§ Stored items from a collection
....

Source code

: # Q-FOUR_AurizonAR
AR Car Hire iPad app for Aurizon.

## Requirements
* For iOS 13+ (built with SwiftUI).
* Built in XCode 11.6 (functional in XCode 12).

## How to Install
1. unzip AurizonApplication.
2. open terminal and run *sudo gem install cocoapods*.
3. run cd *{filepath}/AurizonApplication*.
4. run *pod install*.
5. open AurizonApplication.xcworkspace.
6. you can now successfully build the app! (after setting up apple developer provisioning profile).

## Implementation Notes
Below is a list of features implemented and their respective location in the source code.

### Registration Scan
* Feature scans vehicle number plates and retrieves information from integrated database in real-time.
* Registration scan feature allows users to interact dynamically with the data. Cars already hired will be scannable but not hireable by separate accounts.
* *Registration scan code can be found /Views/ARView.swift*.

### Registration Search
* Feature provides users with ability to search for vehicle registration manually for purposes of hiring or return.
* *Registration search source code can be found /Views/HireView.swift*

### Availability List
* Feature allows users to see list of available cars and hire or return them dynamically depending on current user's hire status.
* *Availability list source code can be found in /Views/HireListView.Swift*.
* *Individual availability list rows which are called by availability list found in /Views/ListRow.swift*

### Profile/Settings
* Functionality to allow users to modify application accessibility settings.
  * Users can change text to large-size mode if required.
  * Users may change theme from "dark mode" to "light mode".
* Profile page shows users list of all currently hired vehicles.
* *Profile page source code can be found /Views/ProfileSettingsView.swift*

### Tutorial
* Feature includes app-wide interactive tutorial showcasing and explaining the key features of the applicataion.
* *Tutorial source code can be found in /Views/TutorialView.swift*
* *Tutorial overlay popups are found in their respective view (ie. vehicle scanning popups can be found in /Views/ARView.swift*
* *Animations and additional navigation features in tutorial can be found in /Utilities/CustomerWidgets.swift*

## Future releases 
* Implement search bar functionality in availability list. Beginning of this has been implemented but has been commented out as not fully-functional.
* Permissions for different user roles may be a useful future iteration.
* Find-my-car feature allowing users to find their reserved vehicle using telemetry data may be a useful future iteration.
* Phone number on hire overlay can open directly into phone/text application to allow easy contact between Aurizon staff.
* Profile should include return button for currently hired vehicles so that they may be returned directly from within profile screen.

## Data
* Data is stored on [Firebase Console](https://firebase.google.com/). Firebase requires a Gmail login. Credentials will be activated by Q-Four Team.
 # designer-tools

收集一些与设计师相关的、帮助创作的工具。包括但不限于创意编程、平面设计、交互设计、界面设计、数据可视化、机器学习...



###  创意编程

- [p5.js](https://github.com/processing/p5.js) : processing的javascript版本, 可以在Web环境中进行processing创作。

....

§ Exercise instructions
Write all the records out again. Nothing may differ from the original.

§ Response area
Source code

: # Q-FOUR_AurizonAR
AR Car Hire iPad app for Aurizon.

## Requirements
* For iOS 13+ (built with SwiftUI).
* Built in XCode 11.6 (functional in XCode 12).

## How to Install
1. unzip AurizonApplication.
2. open terminal and run *sudo gem install cocoapods*.
3. run cd *{filepath}/AurizonApplication*.
4. run *pod install*.
5. open AurizonApplication.xcworkspace.
6. you can now successfully build the app! (after setting up apple developer provisioning profile).

## Implementation Notes
Below is a list of features implemented and their respective location in the source code.

### Registration Scan
* Feature scans vehicle number plates and retrieves information from integrated database in real-time.
* Registration scan feature allows users to interact dynamically with the data. Cars already hired will be scannable but not hireable by separate accounts.
* *Registration scan code can be found /Views/ARView.swift*.

### Registration Search
* Feature provides users with ability to search for vehicle registration manually for purposes of hiring or return.
* *Registration search source code can be found /Views/HireView.swift*

### Availability List
* Feature allows users to see list of available cars and hire or return them dynamically depending on current user's hire status.
* *Availability list source code can be found in /Views/HireListView.Swift*.
* *Individual availability list rows which are called by availability list found in /Views/ListRow.swift*

### Profile/Settings
* Functionality to allow users to modify application accessibility settings.
  * Users can change text to large-size mode if required.
  * Users may change theme from "dark mode" to "light mode".
* Profile page shows users list of all currently hired vehicles.
* *Profile page source code can be found /Views/ProfileSettingsView.swift*

### Tutorial
* Feature includes app-wide interactive tutorial showcasing and explaining the key features of the applicataion.
* *Tutorial source code can be found in /Views/TutorialView.swift*
* *Tutorial overlay popups are found in their respective view (ie. vehicle scanning popups can be found in /Views/ARView.swift*
* *Animations and additional navigation features in tutorial can be found in /Utilities/CustomerWidgets.swift*

## Future releases 
* Implement search bar functionality in availability list. Beginning of this has been implemented but has been commented out as not fully-functional.
* Permissions for different user roles may be a useful future iteration.
* Find-my-car feature allowing users to find their reserved vehicle using telemetry data may be a useful future iteration.
* Phone number on hire overlay can open directly into phone/text application to allow easy contact between Aurizon staff.
* Profile should include return button for currently hired vehicles so that they may be returned directly from within profile screen.

## Data
* Data is stored on [Firebase Console](https://firebase.google.com/). Firebase requires a Gmail login. Credentials will be activated by Q-Four Team.
 # designer-tools

收集一些与设计师相关的、帮助创作的工具。包括但不限于创意编程、平面设计、交互设计、界面设计、数据可视化、机器学习...



###  创意编程

- [p5.js](https://github.com/processing/p5.js) : processing的javascript版本, 可以在Web环境中进行processing创作。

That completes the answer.